## Task details
I would like every record below transcribed exactly as it is.

*** Exercise data Section Begins ***

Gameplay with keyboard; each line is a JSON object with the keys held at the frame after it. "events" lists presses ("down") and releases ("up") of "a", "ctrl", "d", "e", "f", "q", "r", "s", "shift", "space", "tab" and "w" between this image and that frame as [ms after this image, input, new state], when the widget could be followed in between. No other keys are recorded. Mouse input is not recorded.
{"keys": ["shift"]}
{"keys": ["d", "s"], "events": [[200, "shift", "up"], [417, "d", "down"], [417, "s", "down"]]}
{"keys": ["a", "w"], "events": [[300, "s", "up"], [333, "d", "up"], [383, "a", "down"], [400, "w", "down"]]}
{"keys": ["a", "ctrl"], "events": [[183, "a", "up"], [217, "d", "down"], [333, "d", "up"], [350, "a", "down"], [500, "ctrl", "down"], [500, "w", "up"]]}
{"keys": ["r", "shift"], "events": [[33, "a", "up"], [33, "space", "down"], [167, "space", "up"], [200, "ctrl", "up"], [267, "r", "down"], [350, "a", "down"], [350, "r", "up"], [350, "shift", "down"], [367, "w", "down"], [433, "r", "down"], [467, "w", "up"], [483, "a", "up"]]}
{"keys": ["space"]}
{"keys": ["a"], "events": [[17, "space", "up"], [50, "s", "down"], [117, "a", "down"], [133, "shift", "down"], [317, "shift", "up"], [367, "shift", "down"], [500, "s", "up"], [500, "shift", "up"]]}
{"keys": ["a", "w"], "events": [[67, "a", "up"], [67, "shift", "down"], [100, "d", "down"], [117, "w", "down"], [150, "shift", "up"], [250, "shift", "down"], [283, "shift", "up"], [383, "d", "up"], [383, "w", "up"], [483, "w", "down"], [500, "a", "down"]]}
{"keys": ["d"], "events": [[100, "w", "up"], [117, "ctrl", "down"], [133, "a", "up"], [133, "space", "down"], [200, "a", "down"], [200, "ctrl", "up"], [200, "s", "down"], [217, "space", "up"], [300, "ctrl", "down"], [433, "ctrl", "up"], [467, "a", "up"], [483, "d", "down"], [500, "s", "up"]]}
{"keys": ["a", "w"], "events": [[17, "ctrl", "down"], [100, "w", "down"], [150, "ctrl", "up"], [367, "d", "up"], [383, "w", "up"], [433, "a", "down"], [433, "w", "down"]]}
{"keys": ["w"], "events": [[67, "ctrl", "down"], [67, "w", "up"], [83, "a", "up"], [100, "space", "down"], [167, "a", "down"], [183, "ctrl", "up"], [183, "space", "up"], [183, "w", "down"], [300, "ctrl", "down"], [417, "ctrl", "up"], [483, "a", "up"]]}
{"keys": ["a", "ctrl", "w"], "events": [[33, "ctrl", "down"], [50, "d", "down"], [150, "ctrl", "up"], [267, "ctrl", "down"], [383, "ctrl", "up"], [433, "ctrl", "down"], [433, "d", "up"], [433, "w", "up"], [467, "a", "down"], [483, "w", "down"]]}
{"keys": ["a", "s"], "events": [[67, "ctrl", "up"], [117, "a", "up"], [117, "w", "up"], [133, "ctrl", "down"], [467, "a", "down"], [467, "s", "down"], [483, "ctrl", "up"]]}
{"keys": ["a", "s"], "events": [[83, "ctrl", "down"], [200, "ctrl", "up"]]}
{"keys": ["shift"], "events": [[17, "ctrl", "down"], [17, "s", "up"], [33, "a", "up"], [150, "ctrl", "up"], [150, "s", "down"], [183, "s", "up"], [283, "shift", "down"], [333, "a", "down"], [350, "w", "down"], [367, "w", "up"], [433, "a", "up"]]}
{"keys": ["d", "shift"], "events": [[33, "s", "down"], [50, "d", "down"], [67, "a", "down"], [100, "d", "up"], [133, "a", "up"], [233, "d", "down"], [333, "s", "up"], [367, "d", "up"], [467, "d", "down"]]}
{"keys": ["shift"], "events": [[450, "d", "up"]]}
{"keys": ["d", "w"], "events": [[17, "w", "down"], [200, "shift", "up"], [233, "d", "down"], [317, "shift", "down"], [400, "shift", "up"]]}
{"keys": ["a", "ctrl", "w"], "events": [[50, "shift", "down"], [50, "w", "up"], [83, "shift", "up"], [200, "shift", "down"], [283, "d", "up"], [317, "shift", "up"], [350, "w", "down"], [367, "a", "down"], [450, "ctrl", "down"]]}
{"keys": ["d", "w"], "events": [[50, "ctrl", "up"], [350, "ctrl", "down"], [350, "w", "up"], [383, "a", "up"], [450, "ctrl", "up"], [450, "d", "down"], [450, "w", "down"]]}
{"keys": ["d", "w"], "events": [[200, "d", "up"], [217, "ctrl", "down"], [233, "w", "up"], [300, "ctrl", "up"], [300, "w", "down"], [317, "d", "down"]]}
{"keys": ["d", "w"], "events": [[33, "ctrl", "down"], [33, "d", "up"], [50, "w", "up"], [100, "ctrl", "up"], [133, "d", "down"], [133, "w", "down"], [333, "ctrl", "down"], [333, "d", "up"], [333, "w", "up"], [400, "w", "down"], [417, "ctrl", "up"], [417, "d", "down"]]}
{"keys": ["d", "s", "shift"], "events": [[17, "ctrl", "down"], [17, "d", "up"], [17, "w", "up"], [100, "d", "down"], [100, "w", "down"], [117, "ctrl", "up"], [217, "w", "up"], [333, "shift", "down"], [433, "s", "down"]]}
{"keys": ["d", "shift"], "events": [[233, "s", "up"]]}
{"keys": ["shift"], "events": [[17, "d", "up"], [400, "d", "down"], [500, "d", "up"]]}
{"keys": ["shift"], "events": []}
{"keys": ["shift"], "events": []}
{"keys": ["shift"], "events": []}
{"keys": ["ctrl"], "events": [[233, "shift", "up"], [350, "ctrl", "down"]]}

*** Exercise data Section Ends ***

## Answer to the problem
Gameplay with keyboard; each line is a JSON object with the keys held at the frame after it. "events" lists presses ("down") and releases ("up") of "a", "ctrl", "d", "e", "f", "q", "r", "s", "shift", "space", "tab" and "w" between this image and that frame as [ms after this image, input, new state], when the widget could be followed in between. No other keys are recorded. Mouse input is not recorded.
{"keys": ["shift"]}
{"keys": ["d", "s"], "events": [[200, "shift", "up"], [417, "d", "down"], [417, "s", "down"]]}
{"keys": ["a", "w"], "events": [[300, "s", "up"], [333, "d", "up"], [383, "a", "down"], [400, "w", "down"]]}
{"keys": ["a", "ctrl"], "events": [[183, "a", "up"], [217, "d", "down"], [333, "d", "up"], [350, "a", "down"], [500, "ctrl", "down"], [500, "w", "up"]]}
{"keys": ["r", "shift"], "events": [[33, "a", "up"], [33, "space", "down"], [167, "space", "up"], [200, "ctrl", "up"], [267, "r", "down"], [350, "a", "down"], [350, "r", "up"], [350, "shift", "down"], [367, "w", "down"], [433, "r", "down"], [467, "w", "up"], [483, "a", "up"]]}
{"keys": ["space"]}
{"keys": ["a"], "events": [[17, "space", "up"], [50, "s", "down"], [117, "a", "down"], [133, "shift", "down"], [317, "shift", "up"], [367, "shift", "down"], [500, "s", "up"], [500, "shift", "up"]]}
{"keys": ["a", "w"], "events": [[67, "a", "up"], [67, "shift", "down"], [100, "d", "down"], [117, "w", "down"], [150, "shift", "up"], [250, "shift", "down"], [283, "shift", "up"], [383, "d", "up"], [383, "w", "up"], [483, "w", "down"], [500, "a", "down"]]}
{"keys": ["d"], "events": [[100, "w", "up"], [117, "ctrl", "down"], [133, "a", "up"], [133, "space", "down"], [200, "a", "down"], [200, "ctrl", "up"], [200, "s", "down"], [217, "space", "up"], [300, "ctrl", "down"], [433, "ctrl", "up"], [467, "a", "up"], [483, "d", "down"], [500, "s", "up"]]}
{"keys": ["a", "w"], "events": [[17, "ctrl", "down"], [100, "w", "down"], [150, "ctrl", "up"], [367, "d", "up"], [383, "w", "up"], [433, "a", "down"], [433, "w", "down"]]}
{"keys": ["w"], "events": [[67, "ctrl", "down"], [67, "w", "up"], [83, "a", "up"], [100, "space", "down"], [167, "a", "down"], [183, "ctrl", "up"], [183, "space", "up"], [183, "w", "down"], [300, "ctrl", "down"], [417, "ctrl", "up"], [483, "a", "up"]]}
{"keys": ["a", "ctrl", "w"], "events": [[33, "ctrl", "down"], [50, "d", "down"], [150, "ctrl", "up"], [267, "ctrl", "down"], [383, "ctrl", "up"], [433, "ctrl", "down"], [433, "d", "up"], [433, "w", "up"], [467, "a", "down"], [483, "w", "down"]]}
{"keys": ["a", "s"], "events": [[67, "ctrl", "up"], [117, "a", "up"], [117, "w", "up"], [133, "ctrl", "down"], [467, "a", "down"], [467, "s", "down"], [483, "ctrl", "up"]]}
{"keys": ["a", "s"], "events": [[83, "ctrl", "down"], [200, "ctrl", "up"]]}
{"keys": ["shift"], "events": [[17, "ctrl", "down"], [17, "s", "up"], [33, "a", "up"], [150, "ctrl", "up"], [150, "s", "down"], [183, "s", "up"], [283, "shift", "down"], [333, "a", "down"], [350, "w", "down"], [367, "w", "up"], [433, "a", "up"]]}
{"keys": ["d", "shift"], "events": [[33, "s", "down"], [50, "d", "down"], [67, "a", "down"], [100, "d", "up"], [133, "a", "up"], [233, "d", "down"], [333, "s", "up"], [367, "d", "up"], [467, "d", "down"]]}
{"keys": ["shift"], "events": [[450, "d", "up"]]}
{"keys": ["d", "w"], "events": [[17, "w", "down"], [200, "shift", "up"], [233, "d", "down"], [317, "shift", "down"], [400, "shift", "up"]]}
{"keys": ["a", "ctrl", "w"], "events": [[50, "shift", "down"], [50, "w", "up"], [83, "shift", "up"], [200, "shift", "down"], [283, "d", "up"], [317, "shift", "up"], [350, "w", "down"], [367, "a", "down"], [450, "ctrl", "down"]]}
{"keys": ["d", "w"], "events": [[50, "ctrl", "up"], [350, "ctrl", "down"], [350, "w", "up"], [383, "a", "up"], [450, "ctrl", "up"], [450, "d", "down"], [450, "w", "down"]]}
{"keys": ["d", "w"], "events": [[200, "d", "up"], [217, "ctrl", "down"], [233, "w", "up"], [300, "ctrl", "up"], [300, "w", "down"], [317, "d", "down"]]}
{"keys": ["d", "w"], "events": [[33, "ctrl", "down"], [33, "d", "up"], [50, "w", "up"], [100, "ctrl", "up"], [133, "d", "down"], [133, "w", "down"], [333, "ctrl", "down"], [333, "d", "up"], [333, "w", "up"], [400, "w", "down"], [417, "ctrl", "up"], [417, "d", "down"]]}
{"keys": ["d", "s", "shift"], "events": [[17, "ctrl", "down"], [17, "d", "up"], [17, "w", "up"], [100, "d", "down"], [100, "w", "down"], [117, "ctrl", "up"], [217, "w", "up"], [333, "shift", "down"], [433, "s", "down"]]}
{"keys": ["d", "shift"], "events": [[233, "s", "up"]]}
{"keys": ["shift"], "events": [[17, "d", "up"], [400, "d", "down"], [500, "d", "up"]]}
{"keys": ["shift"], "events": []}
{"keys": ["shift"], "events": []}
{"keys": ["shift"], "events": []}
{"keys": ["ctrl"], "events": [[233, "shift", "up"], [350, "ctrl", "down"]]}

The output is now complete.